Aus der Not eine Tugend machen und sein Gesicht offensiv in die Welt tragen, als Visitenkarte, Aushängeschild, Flirtanreiz, und natürlich sagt es mehr über dich aus als jeder Text, jeder Studentenausweis es könnte. 

#3/2006 „bus“: Luxus

Editorial: Willkommen in der Generation Luxus. Du brauchst keinen iPod, um dazuzugehören. Auch ein Laptop ist zwar praktisch, bedeutet aber nicht zwangsläufig, dass du Mitglied bist. Den alltäglichen Luxus von warmen gesunden Mahlzeiten, fließendem Wasser, Stromanschluss und Internetzugang können wir auch nicht zum Kriterium machen.

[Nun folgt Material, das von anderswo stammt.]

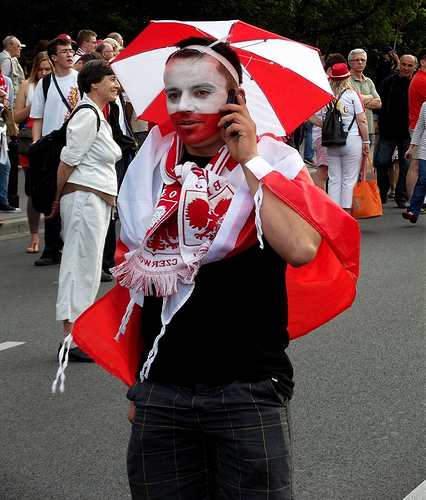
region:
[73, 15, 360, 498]
Man with umbrella hat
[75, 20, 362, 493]
Man with black shirt and pants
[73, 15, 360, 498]
Man with red and white face paint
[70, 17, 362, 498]
Man on a cell phone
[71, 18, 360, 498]
Man wearing red and white scarf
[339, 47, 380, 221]
Man crossing his arms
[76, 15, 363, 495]
Man wearing red and white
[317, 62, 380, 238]
Woman holding orange bag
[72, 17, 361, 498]
Man holding phone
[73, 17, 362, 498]
Teen wearing red and white sunhat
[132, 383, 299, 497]
the pants are blue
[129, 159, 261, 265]
the scarf is from chelsea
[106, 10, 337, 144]
the umbrella is red and white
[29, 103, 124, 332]
her clothes are white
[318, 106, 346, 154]
her bag is black in color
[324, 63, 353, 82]
her hat is red in color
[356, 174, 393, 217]
the bag is orange in color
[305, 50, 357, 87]
the lady is wearing a red hat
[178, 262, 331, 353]
the mman is wearing a black tshirt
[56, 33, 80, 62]
the man is wearing glasses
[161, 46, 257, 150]
man's face is painted white and red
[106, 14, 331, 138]
man has a mini umbrella hat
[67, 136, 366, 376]
man has a red and white flag around him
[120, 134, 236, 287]
scarf is red and white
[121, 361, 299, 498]
man is wearing plaid pants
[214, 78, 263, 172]
man is on the phone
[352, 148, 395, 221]
woman is carrying a bag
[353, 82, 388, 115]
man has his arms folded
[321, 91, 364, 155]
girl is carrying a backpack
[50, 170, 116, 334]
woman is wearing white pants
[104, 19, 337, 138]
the opened umbrella on the man's head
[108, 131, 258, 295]
the scarf around the man's neck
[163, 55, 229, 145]
the paint on the man's face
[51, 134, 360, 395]
the fabric wrapped around the man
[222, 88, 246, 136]
the phone to the man's ear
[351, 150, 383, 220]
the orange bag in the back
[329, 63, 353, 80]
the red hat on the woman's head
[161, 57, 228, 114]
the white paint on the man's face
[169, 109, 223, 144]
the red paint on the man's face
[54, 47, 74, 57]
the glasses on the man's face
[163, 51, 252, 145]
the head of a man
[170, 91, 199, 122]
the nose o fa man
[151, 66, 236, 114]
the eyes of a man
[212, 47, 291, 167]
the hand of a man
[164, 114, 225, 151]
the lips of a man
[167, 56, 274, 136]
a man with a painted face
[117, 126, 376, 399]
a man wearing a shirt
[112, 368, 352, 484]
a man wearing shorts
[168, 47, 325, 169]
a man on the phone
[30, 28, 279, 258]
people in the back ground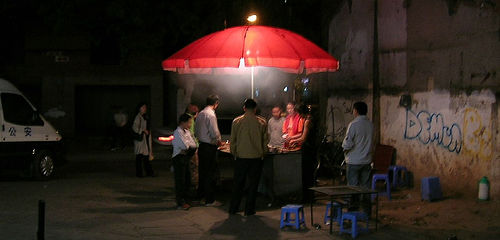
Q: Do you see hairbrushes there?
A: No, there are no hairbrushes.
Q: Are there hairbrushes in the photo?
A: No, there are no hairbrushes.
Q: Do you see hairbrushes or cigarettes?
A: No, there are no hairbrushes or cigarettes.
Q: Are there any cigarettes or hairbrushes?
A: No, there are no hairbrushes or cigarettes.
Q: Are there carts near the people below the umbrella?
A: Yes, there is a cart near the people.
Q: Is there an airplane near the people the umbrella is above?
A: No, there is a cart near the people.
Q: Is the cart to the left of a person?
A: No, the cart is to the right of a person.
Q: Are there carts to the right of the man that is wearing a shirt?
A: Yes, there is a cart to the right of the man.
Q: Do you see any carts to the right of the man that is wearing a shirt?
A: Yes, there is a cart to the right of the man.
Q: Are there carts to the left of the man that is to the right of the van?
A: No, the cart is to the right of the man.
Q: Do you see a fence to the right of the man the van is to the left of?
A: No, there is a cart to the right of the man.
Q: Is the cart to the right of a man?
A: Yes, the cart is to the right of a man.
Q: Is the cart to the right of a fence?
A: No, the cart is to the right of a man.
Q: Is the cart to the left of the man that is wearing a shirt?
A: No, the cart is to the right of the man.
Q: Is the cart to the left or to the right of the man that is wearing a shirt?
A: The cart is to the right of the man.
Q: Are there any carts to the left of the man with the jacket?
A: Yes, there is a cart to the left of the man.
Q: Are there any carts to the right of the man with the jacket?
A: No, the cart is to the left of the man.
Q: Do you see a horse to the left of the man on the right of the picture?
A: No, there is a cart to the left of the man.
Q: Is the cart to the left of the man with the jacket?
A: Yes, the cart is to the left of the man.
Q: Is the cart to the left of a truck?
A: No, the cart is to the left of the man.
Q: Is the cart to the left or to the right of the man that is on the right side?
A: The cart is to the left of the man.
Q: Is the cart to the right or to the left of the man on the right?
A: The cart is to the left of the man.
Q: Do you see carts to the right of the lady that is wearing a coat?
A: Yes, there is a cart to the right of the lady.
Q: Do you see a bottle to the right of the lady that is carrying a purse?
A: No, there is a cart to the right of the lady.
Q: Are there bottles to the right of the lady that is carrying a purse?
A: No, there is a cart to the right of the lady.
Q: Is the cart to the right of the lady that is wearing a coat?
A: Yes, the cart is to the right of the lady.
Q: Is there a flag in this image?
A: No, there are no flags.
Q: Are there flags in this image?
A: No, there are no flags.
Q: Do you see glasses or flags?
A: No, there are no flags or glasses.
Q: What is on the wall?
A: The graffiti is on the wall.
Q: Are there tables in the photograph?
A: Yes, there is a table.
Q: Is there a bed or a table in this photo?
A: Yes, there is a table.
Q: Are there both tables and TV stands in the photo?
A: No, there is a table but no TV stands.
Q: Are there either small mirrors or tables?
A: Yes, there is a small table.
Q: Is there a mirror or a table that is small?
A: Yes, the table is small.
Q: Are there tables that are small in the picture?
A: Yes, there is a small table.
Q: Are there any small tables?
A: Yes, there is a small table.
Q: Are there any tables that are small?
A: Yes, there is a table that is small.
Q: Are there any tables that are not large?
A: Yes, there is a small table.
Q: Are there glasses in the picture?
A: No, there are no glasses.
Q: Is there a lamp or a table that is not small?
A: No, there is a table but it is small.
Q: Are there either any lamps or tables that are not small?
A: No, there is a table but it is small.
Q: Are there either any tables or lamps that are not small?
A: No, there is a table but it is small.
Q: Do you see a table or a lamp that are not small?
A: No, there is a table but it is small.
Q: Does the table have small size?
A: Yes, the table is small.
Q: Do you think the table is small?
A: Yes, the table is small.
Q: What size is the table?
A: The table is small.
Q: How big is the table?
A: The table is small.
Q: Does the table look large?
A: No, the table is small.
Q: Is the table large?
A: No, the table is small.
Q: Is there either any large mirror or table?
A: No, there is a table but it is small.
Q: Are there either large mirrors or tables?
A: No, there is a table but it is small.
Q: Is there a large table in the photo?
A: No, there is a table but it is small.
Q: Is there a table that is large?
A: No, there is a table but it is small.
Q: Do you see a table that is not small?
A: No, there is a table but it is small.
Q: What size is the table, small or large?
A: The table is small.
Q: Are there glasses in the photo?
A: No, there are no glasses.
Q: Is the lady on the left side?
A: Yes, the lady is on the left of the image.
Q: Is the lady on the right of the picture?
A: No, the lady is on the left of the image.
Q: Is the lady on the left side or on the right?
A: The lady is on the left of the image.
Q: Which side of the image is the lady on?
A: The lady is on the left of the image.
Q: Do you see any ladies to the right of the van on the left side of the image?
A: Yes, there is a lady to the right of the van.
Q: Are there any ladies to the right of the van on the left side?
A: Yes, there is a lady to the right of the van.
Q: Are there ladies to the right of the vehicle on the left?
A: Yes, there is a lady to the right of the van.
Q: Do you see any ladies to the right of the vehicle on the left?
A: Yes, there is a lady to the right of the van.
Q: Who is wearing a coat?
A: The lady is wearing a coat.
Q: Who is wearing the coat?
A: The lady is wearing a coat.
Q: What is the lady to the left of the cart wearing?
A: The lady is wearing a coat.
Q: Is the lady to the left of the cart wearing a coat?
A: Yes, the lady is wearing a coat.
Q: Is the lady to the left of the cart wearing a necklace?
A: No, the lady is wearing a coat.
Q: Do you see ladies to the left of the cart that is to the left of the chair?
A: Yes, there is a lady to the left of the cart.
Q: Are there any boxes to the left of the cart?
A: No, there is a lady to the left of the cart.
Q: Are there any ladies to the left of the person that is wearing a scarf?
A: Yes, there is a lady to the left of the person.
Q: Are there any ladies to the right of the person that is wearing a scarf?
A: No, the lady is to the left of the person.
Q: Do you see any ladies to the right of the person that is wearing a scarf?
A: No, the lady is to the left of the person.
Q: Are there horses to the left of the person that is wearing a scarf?
A: No, there is a lady to the left of the person.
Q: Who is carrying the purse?
A: The lady is carrying the purse.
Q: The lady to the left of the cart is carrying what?
A: The lady is carrying a purse.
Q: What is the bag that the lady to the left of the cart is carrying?
A: The bag is a purse.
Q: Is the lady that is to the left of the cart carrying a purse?
A: Yes, the lady is carrying a purse.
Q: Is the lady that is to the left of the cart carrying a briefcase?
A: No, the lady is carrying a purse.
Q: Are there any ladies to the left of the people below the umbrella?
A: Yes, there is a lady to the left of the people.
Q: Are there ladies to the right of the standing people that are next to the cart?
A: No, the lady is to the left of the people.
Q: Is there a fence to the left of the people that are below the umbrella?
A: No, there is a lady to the left of the people.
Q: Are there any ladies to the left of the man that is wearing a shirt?
A: Yes, there is a lady to the left of the man.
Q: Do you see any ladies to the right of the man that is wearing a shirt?
A: No, the lady is to the left of the man.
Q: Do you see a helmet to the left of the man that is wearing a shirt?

Aber du bist automatisch Mitglied, wenn du dich nach höherer Bildung sehnst und diese Sehnsucht erfüllen willst. Denn Deutschland ist sowohl finanziell als auch anteilsmäßig weit unter OECD-Durchschnitt im Bereich Hochschulbildung. Jaja, wirst du sagen, das ewige Gerede davon, dass Studieren Luxus sei – jetzt fängt „bus” auch schon damit an!

Aber wir wollen dir kein schlechtes Gewissen machen, sondern dich auffordern, es zu ge- nießen. Wir heißen dich in der Generation Luxus willkommen. Genieße es, dass du Zeit dafür hast, dir Gedanken zu machen über Weltfrieden, Waldsterben, gesunde Ernährung und andere wichtige Aspekte des nicht unmittelbar Überlebenswichtigen. Und solltest du einen iPod besitzen, dann genieße es, dir Lieder wie „Schlendern ist Luxus” von Ulla Meineke unterwegs anzuhören,verlangsame deinen Schritt und hänge deinen Gedanken nach.

Neben all den materiellen Aspekten von Luxus ist eines sicher: Heute ist nichts so sehr Luxus wie die Entschleunigung des Alltags, etwas Ruhe und Gelassenheit.

#4/2006 „bus“: Blau

Editorial: Stell dir vor, es ist Winter und keiner merkt es. Als verantwortungsbewusste Menschen interessiert uns natürlich der Klimawandel, auch wenn wir seine warmen Auswirkungen eher genießen als beklagen. Dennoch können wir nicht die Augen davor verschließen, dass es ihn gibt – Wissenschaftler allerorten geben es inzwischen zu. Wenn auch meist nur zögerlich.

Was der Klimawandel mit „bus” und dem Thema „Blau” zu tun hat? Dieser Gedanke ist uns unterwegs abhanden gekommen. Dennoch ist es ein tolles Thema, das uns jedoch nicht dazu verleiten sollte, die Augen vor den wirklichen Problemen der Welt zu verschließen. Außerdem sind auch Blauwale vom Klimawandel betroffen. Und Blaumeisen auch, wenn sie ein immer milderer Winter nicht mehr zwingt, alljährlich in unseren Futterhäuschen um Asyl zu bitten.

Wir befürchten sowieso, dass Futterhäuschenbasteln eine aussterbende Freizeitbeschäftigung ist und bedauern unsere Nachfahren, denen der Sinn dieser nützlichen Zeitverbringungsmöglichkeit kaum einsichtig sein dürfte. Aber vielleicht ist ja alles nicht ganz so schlimm, oder sind wir vielleicht doch etwas zu blauäuig?